According to Melissa Ramirez Cooper, director of communications for the Illinois Network of Charter Schools, there are 141 charter public schools in Illinois that more than 64,700 students attend. Parents are finding that these charter schools are better equipped to prepare their children for college than traditional public schools in the state.

“A hallmark of the charter public school community is autonomy, which enables charter school administrators and teachers the flexibility to be innovative with curriculum and classrooms,” Ramirez Cooper told Chicago City Wire.


Melissa Ramirez Cooper | Illinois Network of Charter Schools

Chicago Public Schools spends more than $15,000 per child per year, but less than 20 percent of its students will graduate college-ready in four years. In contrast, the Archdiocese of Chicago Schools has a 90 percent college-ready graduation rate.
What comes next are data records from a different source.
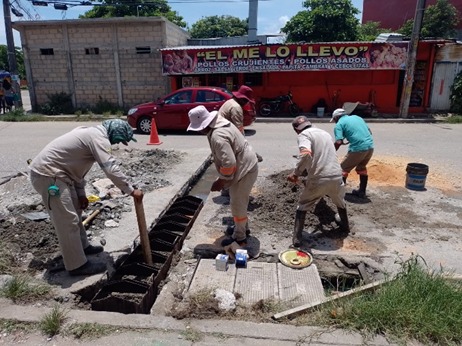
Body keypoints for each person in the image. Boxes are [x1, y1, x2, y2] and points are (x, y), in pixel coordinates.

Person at [29, 119, 144, 276]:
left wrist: (81, 194)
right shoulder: (98, 138)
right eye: (118, 140)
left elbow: (76, 169)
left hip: (61, 175)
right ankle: (76, 266)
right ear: (113, 134)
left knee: (75, 212)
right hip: (48, 176)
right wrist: (131, 190)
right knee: (67, 221)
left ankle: (82, 247)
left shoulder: (90, 134)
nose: (116, 144)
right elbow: (110, 168)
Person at [187, 105, 258, 247]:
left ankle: (240, 238)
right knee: (239, 202)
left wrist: (221, 181)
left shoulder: (217, 136)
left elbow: (229, 163)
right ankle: (243, 228)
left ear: (204, 125)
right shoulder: (220, 122)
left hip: (245, 169)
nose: (199, 131)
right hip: (245, 164)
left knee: (237, 205)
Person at [287, 116, 349, 248]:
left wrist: (296, 173)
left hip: (319, 177)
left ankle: (297, 239)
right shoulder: (324, 133)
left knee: (302, 206)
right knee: (340, 202)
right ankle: (345, 227)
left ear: (296, 130)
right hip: (336, 174)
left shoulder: (303, 135)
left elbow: (306, 154)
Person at [330, 108, 374, 198]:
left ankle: (338, 194)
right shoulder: (357, 117)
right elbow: (369, 132)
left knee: (342, 170)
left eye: (334, 119)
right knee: (361, 168)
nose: (334, 121)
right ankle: (362, 192)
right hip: (370, 147)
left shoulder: (339, 124)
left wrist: (331, 152)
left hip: (358, 149)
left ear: (337, 117)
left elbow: (338, 142)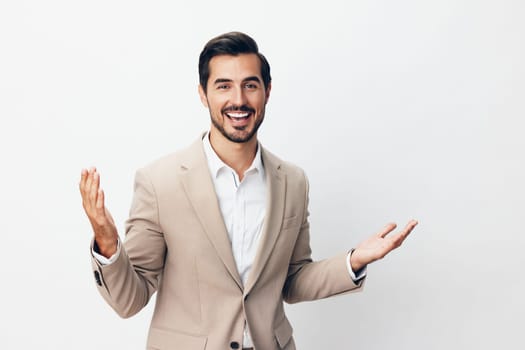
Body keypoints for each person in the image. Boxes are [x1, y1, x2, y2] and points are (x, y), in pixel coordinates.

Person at [79, 31, 418, 350]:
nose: (238, 100)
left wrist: (353, 261)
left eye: (250, 85)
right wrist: (107, 242)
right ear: (203, 93)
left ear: (267, 91)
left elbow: (293, 280)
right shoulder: (160, 182)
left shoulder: (293, 182)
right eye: (223, 86)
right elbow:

“Some charters are college-prep focused, STEM-focused, and others integrate the arts into curriculum and classrooms. This kind of flexibility and innovation aims to provide a range of options, so that parents can choose a charter school that best fit their child’s needs,” she said.

Charter schools may be more beneficial than public schools in the state because they have a higher level of academic achievement, higher graduation rates and post-secondary success, Ramirez Cooper said.

“In Chicago, one in four high school students attend a charter public school,” Ramirez Cooper said. 

Given the city’s new high school enrollment system – GoCPS – eighth-graders can rank up to 20 choices for high schools across Chicago.

Funding for charter schools is provided by the state through local property taxes. They are nonprofit schools that rely on this funding to operate. Parents do not pay for their children to attend a charter school and money is not taken out of the budget of district-run schools, allowing autonomous operation for a charter entity.

“In Illinois, public money for education belongs to students, and funding follows the student to their family’s public school of choice,” Ramirez Cooper said.

The Chicago Teachers Union recently criticized mayoral candidate Susana Mendoza over school vouchers, which a press release stated "rob public school districts of funds" and promote "charter schools over public schools."

"The last thing this city and our students need is Rahm 3.0—and that is exactly what Susana Mendoza represents," said CTU President Jesse Sharkey in the release. "She loves privatization, she has contempt for democracy for our school district, she did virtually nothing as state representative to leverage the funding that public schools desperately need—though she was happy to cosign the giveaway of hundreds millions of dollars for charters like UNO—and she would continue the politics of austerity and privatization that have plagued the regimes of the current mayor and his predecessor. People deserve to know what her agenda is—and we aim to help voters find out about her track record."